Exercise prompt: Set down the whole listing that follows, precisely as written.
»»
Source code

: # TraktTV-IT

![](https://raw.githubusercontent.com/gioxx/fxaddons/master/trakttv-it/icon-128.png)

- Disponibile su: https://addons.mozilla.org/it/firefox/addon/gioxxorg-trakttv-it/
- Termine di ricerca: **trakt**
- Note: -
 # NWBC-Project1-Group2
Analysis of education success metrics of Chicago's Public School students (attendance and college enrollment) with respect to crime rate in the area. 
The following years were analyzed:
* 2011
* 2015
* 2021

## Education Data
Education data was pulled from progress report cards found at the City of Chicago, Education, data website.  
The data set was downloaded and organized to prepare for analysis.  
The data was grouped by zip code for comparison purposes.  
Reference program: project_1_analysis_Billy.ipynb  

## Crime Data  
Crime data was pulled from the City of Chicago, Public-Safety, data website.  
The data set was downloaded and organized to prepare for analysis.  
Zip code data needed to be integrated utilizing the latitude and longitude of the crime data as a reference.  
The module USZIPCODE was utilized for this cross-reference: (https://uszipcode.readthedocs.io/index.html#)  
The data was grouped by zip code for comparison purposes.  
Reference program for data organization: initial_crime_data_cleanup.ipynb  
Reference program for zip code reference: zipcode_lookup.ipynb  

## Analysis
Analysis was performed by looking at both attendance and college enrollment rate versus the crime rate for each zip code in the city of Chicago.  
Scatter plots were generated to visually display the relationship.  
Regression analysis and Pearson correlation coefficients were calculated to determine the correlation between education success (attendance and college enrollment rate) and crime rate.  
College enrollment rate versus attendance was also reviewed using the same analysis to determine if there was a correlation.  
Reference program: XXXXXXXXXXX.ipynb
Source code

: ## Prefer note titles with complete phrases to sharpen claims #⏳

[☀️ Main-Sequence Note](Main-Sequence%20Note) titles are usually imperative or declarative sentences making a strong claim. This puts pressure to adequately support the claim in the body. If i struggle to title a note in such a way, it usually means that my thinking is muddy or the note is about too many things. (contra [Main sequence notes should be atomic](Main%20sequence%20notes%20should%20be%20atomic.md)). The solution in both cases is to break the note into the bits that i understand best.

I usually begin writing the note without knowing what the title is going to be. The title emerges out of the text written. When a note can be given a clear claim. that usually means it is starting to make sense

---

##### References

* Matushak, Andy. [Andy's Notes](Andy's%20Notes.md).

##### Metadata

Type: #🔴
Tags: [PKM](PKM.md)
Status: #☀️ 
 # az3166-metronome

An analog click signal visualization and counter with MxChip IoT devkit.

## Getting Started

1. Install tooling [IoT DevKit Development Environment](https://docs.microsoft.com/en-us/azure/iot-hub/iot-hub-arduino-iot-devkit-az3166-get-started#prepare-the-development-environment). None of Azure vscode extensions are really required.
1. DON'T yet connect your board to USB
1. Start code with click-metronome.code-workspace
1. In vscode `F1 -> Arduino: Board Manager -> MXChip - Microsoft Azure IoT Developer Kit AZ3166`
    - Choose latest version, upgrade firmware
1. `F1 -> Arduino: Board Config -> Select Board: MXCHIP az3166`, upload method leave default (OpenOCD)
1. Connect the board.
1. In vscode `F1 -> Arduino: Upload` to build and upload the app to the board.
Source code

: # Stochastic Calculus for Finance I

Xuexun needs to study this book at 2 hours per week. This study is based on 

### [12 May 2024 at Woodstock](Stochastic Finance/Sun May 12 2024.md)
««
Solved exercise:
Source code

: # TraktTV-IT

![](https://raw.githubusercontent.com/gioxx/fxaddons/master/trakttv-it/icon-128.png)

- Disponibile su: https://addons.mozilla.org/it/firefox/addon/gioxxorg-trakttv-it/
- Termine di ricerca: **trakt**
- Note: -
 # NWBC-Project1-Group2
Analysis of education success metrics of Chicago's Public School students (attendance and college enrollment) with respect to crime rate in the area. 
The following years were analyzed:
* 2011
* 2015
* 2021

## Education Data
Education data was pulled from progress report cards found at the City of Chicago, Education, data website.  
The data set was downloaded and organized to prepare for analysis.  
The data was grouped by zip code for comparison purposes.  
Reference program: project_1_analysis_Billy.ipynb  

## Crime Data  
Crime data was pulled from the City of Chicago, Public-Safety, data website.  
The data set was downloaded and organized to prepare for analysis.  
Zip code data needed to be integrated utilizing the latitude and longitude of the crime data as a reference.  
The module USZIPCODE was utilized for this cross-reference: (https://uszipcode.readthedocs.io/index.html#)  
The data was grouped by zip code for comparison purposes.  
Reference program for data organization: initial_crime_data_cleanup.ipynb  
Reference program for zip code reference: zipcode_lookup.ipynb  

## Analysis
Analysis was performed by looking at both attendance and college enrollment rate versus the crime rate for each zip code in the city of Chicago.  
Scatter plots were generated to visually display the relationship.  
Regression analysis and Pearson correlation coefficients were calculated to determine the correlation between education success (attendance and college enrollment rate) and crime rate.  
College enrollment rate versus attendance was also reviewed using the same analysis to determine if there was a correlation.  
Reference program: XXXXXXXXXXX.ipynb
Source code

: ## Prefer note titles with complete phrases to sharpen claims #⏳

[☀️ Main-Sequence Note](Main-Sequence%20Note) titles are usually imperative or declarative sentences making a strong claim. This puts pressure to adequately support the claim in the body. If i struggle to title a note in such a way, it usually means that my thinking is muddy or the note is about too many things. (contra [Main sequence notes should be atomic](Main%20sequence%20notes%20should%20be%20atomic.md)). The solution in both cases is to break the note into the bits that i understand best.

I usually begin writing the note without knowing what the title is going to be. The title emerges out of the text written. When a note can be given a clear claim. that usually means it is starting to make sense

---

##### References

* Matushak, Andy. [Andy's Notes](Andy's%20Notes.md).

##### Metadata

Type: #🔴
Tags: [PKM](PKM.md)
Status: #☀️ 
 # az3166-metronome

An analog click signal visualization and counter with MxChip IoT devkit.

## Getting Started

1. Install tooling [IoT DevKit Development Environment](https://docs.microsoft.com/en-us/azure/iot-hub/iot-hub-arduino-iot-devkit-az3166-get-started#prepare-the-development-environment). None of Azure vscode extensions are really required.
1. DON'T yet connect your board to USB
1. Start code with click-metronome.code-workspace
1. In vscode `F1 -> Arduino: Board Manager -> MXChip - Microsoft Azure IoT Developer Kit AZ3166`
    - Choose latest version, upgrade firmware
1. `F1 -> Arduino: Board Config -> Select Board: MXCHIP az3166`, upload method leave default (OpenOCD)
1. Connect the board.
1. In vscode `F1 -> Arduino: Upload` to build and upload the app to the board.
Source code

: # Stochastic Calculus for Finance I

Xuexun needs to study this book at 2 hours per week. This study is based on 

### [12 May 2024 at Woodstock](Stochastic Finance/Sun May 12 2024.md)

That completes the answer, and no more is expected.